Из уцелевших воспоминаний (1868-1917). Книга I | страница 37
Но всѣ указанныя выше неправильности невольно скрашивались его высокимъ лбомъ, подъ которымъ горѣли два карихъ круглыхъ уголька. При бесѣдахъ съ нимъ вся невзрачная его внѣшность какъ бы стушевывалась при видѣ его небольшихъ, но удивительныхъ глазъ, сверкавшихъ недюжиннымъ умомъ и энергіей. Родители его жили въ Симбирскѣ. — Отецъ Ульянова долгое время служилъ директоромъ Народныхъ училищъ. Какъ сейчасъ помню старичка елейнаго типа, небольшого роста, худенькаго, съ небольшой, сѣденькой, жиденькой бородкой, въ вицмундирѣ Министерства Народнаго Просвѣщенія съ Владиміромъ на шеѣ...
Ульяновъ въ гимназическомъ быту довольно рѣзко отличался отъ всѣхъ насъ — его товарищей. Начать съ того, что онъ ни въ младшихъ, ни тѣмъ болѣе въ старшихъ классахъ, никогда не принималъ участія въ общихъ дѣтскихъ и юношескихъ забавахъ и шалостяхъ, держась постоянно въ сторонѣ отъ всего этого и будучи безпрерывно занятъ или ученіемъ или какой-либо письменной работой. Гуляя даже во время перемѣнъ, Ульяновъ никогда не покидалъ книжки и, будучи близорукъ, ходилъ обычно вдоль оконъ, весь уткнувшись въ свое чтеніе. Единственно, что онъ признавалъ и любилъ, какъ развлеченіе, — это игру въ шахматы, въ которой обычно оставался побѣдителемъ даже при единовременной борьбѣ съ нѣсколькими противниками. Способности/ онъ имѣлъ совершенно исключительныя, обладалъ огромной памятью, отличался ненасытной научной любознательностью и необычайной работоспособностью.
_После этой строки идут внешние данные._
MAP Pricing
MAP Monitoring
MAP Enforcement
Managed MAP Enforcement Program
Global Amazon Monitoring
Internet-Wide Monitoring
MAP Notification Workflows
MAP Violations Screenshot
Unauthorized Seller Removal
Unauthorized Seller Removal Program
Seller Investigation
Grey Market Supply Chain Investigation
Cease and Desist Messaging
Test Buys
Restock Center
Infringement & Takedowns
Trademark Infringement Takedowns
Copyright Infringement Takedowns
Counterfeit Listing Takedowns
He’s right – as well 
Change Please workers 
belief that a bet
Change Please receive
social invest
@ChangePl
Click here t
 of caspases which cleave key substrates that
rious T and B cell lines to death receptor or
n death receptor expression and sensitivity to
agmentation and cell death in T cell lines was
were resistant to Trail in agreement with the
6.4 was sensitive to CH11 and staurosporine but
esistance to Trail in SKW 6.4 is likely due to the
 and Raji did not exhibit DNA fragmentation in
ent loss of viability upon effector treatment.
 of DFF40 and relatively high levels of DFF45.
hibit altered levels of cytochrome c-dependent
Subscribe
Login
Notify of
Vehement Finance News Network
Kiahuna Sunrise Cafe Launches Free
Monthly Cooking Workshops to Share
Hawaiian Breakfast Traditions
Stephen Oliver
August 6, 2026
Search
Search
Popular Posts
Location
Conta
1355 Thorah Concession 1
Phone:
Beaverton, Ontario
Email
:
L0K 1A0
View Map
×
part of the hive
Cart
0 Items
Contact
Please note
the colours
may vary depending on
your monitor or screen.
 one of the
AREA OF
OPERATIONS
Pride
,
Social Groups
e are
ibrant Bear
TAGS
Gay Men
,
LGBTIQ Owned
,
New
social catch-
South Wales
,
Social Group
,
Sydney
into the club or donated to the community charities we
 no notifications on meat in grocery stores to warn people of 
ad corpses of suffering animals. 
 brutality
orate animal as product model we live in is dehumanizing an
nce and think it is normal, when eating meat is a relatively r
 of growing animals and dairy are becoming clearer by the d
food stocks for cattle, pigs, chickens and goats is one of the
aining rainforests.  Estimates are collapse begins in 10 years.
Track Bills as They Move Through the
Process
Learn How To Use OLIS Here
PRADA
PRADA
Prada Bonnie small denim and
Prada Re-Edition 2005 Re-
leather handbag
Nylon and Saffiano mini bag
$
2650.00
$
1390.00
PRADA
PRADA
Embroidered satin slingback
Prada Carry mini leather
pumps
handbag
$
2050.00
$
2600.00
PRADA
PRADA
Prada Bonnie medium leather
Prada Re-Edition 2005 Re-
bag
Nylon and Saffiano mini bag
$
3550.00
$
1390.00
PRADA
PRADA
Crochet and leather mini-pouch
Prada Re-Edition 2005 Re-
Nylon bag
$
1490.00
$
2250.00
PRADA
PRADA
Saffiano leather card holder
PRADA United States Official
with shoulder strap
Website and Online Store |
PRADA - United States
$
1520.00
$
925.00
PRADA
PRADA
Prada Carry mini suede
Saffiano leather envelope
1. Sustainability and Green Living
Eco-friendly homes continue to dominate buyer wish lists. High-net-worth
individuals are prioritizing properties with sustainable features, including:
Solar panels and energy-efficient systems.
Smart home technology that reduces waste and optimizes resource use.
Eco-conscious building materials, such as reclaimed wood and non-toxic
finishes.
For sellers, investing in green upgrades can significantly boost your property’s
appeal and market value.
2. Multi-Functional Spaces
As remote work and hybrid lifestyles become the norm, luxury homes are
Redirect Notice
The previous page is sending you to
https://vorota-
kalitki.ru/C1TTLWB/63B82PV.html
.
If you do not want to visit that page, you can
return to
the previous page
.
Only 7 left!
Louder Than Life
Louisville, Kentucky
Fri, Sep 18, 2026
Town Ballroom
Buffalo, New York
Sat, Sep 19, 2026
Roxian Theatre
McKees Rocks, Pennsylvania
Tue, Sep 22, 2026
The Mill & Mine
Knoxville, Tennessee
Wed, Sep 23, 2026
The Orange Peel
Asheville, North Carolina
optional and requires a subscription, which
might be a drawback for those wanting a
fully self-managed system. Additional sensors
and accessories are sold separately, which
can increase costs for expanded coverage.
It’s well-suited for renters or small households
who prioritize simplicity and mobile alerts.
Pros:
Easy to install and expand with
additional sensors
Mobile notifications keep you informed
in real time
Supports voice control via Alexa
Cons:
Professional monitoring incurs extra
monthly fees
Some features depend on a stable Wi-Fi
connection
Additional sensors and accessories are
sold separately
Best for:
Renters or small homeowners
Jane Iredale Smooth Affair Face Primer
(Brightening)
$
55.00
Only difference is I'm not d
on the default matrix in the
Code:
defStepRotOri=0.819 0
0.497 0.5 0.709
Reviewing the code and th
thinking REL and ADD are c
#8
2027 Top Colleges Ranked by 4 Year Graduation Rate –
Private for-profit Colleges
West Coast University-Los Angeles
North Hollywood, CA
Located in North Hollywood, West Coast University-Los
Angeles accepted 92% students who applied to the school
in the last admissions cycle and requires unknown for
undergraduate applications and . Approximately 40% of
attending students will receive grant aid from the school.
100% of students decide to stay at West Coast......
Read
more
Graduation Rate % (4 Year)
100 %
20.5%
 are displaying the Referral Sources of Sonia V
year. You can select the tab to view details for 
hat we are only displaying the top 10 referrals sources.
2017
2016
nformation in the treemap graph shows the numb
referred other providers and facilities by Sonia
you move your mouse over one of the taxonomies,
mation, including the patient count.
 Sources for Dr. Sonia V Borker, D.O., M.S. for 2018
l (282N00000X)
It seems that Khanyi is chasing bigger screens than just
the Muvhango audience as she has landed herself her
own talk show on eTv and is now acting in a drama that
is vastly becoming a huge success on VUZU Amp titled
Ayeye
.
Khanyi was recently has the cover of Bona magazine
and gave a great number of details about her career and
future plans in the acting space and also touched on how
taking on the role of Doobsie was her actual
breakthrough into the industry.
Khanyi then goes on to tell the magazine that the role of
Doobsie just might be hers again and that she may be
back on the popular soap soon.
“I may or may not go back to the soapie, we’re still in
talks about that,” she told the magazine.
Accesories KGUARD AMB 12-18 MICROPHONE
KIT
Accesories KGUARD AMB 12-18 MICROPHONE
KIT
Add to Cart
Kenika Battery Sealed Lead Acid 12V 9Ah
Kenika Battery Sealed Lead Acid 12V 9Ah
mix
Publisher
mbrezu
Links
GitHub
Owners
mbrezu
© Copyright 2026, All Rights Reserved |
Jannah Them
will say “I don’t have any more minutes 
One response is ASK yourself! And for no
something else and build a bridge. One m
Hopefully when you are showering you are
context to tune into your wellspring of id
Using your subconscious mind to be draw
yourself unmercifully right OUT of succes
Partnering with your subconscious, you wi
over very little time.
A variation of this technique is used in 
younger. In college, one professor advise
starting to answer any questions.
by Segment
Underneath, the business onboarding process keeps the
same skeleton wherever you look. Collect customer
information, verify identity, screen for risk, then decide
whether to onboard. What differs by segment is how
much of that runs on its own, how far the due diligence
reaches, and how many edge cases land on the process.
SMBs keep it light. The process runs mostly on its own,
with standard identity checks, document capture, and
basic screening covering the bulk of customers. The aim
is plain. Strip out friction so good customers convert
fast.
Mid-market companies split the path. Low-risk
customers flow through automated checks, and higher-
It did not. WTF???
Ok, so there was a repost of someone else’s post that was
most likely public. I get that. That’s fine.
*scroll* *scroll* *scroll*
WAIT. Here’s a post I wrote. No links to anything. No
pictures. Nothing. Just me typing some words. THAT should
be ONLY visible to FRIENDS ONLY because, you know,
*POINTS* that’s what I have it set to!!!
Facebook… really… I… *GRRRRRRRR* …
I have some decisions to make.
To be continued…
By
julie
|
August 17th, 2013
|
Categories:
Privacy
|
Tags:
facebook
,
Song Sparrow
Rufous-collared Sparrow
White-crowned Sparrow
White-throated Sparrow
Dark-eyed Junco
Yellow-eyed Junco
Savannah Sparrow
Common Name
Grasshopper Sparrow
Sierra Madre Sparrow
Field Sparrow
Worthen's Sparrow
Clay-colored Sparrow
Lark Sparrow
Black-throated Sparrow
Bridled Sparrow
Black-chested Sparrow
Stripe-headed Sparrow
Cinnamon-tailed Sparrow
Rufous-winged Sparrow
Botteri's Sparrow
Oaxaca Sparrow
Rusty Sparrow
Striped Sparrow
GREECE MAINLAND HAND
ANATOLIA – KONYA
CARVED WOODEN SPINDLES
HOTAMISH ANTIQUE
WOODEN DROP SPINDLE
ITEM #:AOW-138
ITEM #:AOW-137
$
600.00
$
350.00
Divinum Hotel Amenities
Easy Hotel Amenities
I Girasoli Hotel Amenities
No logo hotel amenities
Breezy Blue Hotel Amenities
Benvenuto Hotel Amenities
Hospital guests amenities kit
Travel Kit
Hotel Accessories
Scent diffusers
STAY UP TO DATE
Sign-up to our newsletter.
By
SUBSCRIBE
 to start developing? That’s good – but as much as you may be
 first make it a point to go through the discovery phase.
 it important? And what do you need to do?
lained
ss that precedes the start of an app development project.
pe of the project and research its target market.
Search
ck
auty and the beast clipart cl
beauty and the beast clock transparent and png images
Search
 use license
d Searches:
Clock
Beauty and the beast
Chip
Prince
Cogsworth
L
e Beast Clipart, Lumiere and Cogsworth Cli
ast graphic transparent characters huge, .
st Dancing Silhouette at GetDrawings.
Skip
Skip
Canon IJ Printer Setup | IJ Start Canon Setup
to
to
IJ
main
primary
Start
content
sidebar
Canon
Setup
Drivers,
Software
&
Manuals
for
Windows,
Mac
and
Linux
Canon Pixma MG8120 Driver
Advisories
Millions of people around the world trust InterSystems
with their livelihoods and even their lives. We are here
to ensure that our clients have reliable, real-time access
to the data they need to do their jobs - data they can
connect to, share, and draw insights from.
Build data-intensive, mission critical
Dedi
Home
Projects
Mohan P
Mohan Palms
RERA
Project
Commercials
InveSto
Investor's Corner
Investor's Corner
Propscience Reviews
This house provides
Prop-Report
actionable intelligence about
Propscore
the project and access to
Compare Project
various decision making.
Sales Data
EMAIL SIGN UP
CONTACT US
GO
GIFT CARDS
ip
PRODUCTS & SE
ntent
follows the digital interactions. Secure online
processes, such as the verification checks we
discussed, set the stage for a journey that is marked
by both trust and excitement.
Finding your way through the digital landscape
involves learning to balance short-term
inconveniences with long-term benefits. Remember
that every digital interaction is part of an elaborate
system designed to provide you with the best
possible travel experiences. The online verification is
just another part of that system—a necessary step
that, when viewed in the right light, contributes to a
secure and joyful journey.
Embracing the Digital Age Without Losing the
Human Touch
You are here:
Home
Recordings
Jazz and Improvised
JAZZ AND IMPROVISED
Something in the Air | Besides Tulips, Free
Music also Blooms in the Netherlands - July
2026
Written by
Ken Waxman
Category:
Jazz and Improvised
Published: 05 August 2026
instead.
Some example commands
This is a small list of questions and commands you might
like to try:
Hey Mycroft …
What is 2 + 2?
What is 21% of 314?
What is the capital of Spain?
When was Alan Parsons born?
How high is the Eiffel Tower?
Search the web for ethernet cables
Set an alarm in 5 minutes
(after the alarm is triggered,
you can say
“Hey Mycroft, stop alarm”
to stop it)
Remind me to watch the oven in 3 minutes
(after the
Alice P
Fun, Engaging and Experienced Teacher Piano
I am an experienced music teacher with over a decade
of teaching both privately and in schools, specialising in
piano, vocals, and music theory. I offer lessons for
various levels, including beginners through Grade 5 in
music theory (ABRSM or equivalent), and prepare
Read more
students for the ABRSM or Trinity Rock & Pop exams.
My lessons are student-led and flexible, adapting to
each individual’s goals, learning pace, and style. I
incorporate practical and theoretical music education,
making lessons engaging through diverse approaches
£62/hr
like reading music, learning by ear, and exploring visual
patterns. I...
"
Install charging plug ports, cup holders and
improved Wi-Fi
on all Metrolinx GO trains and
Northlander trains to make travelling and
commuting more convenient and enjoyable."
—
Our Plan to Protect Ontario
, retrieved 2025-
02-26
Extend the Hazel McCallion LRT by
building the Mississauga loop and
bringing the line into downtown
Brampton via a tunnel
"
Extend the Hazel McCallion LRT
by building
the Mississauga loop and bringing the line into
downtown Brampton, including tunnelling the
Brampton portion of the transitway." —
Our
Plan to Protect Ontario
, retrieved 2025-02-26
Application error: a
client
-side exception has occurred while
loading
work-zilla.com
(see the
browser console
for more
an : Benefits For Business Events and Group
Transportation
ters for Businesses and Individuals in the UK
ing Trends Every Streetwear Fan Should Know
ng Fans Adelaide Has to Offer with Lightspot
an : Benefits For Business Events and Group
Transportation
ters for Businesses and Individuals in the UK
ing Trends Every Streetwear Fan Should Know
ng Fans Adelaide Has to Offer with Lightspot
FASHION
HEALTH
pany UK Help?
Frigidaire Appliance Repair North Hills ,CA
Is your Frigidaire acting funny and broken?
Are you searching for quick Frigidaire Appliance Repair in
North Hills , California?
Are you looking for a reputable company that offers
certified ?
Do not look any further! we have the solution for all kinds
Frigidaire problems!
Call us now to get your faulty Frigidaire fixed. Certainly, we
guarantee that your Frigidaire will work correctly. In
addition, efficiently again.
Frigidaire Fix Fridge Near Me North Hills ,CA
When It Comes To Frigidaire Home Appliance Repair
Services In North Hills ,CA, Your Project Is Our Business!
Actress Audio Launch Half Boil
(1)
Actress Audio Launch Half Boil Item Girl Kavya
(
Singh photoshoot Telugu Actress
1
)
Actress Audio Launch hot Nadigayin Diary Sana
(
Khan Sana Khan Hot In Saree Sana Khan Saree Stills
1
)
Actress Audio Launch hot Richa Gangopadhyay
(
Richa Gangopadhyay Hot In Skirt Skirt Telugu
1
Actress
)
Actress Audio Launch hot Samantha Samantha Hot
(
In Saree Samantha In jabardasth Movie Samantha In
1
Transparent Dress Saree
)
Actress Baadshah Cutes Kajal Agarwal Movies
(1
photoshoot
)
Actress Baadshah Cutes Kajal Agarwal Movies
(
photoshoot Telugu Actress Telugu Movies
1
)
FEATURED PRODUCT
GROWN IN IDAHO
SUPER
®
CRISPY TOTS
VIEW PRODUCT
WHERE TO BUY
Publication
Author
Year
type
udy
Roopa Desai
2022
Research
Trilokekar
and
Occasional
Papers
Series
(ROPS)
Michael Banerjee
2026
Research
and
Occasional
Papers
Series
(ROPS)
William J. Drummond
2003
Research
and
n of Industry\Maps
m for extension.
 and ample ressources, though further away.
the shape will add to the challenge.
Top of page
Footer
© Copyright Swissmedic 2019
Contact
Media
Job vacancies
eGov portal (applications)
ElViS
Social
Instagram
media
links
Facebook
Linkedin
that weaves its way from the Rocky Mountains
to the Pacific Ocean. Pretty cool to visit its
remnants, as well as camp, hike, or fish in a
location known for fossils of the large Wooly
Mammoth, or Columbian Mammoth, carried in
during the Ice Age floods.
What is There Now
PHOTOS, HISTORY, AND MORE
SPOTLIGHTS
Повторяю, я всѣ шестъ лѣтъ прожилъ съ нимъ въ гимназіи бокъ-о-бокъ, и я не знаю случая, когда „Володя Ульяновъ” не смогъ бы найти точнаго и исчерпывающаго отвѣта на какой-либо вопросъ по любому предмету. Воистину, это была ходячая энциклопедія, полезно-справочная для его товарищей и служившая всеобщей гордостью для его учителей.
Какъ только Ульяновъ появлялся въ классѣ, тотчасъ же его обычно окружали со всѣхъ сторонъ товарищи, прося то перевести, то рѣшить задачку. Ульяновъ охотно помогалъ всѣмъ, но насколько мнѣ тогда казалось, онъ все-жъ недолюбливалъ такихъ господъ, норовившихъ жить и учиться за чужой трудъ и умъ.
По характеру своему Ульяновъ былъ ровнаго и скорѣе веселаго нрава, но до чрезвычайности скрытенъ и въ товарищескихъ отношеніяхъ холоденъ: онъ ни съ кѣмъ не дружилъ, со всѣми былъ на „вы”, и я не помню, чтобъ когда-нибудь онъ хоть немного позволилъ себѣ со мной быть интимно-откровеннымъ. Его „душа” воистину была „чужая”, и какъ таковая, для всѣхъ насъ, знавшихъ его, оставалась, согласно извѣстному изрѣченію, всегда лишь „потемками”.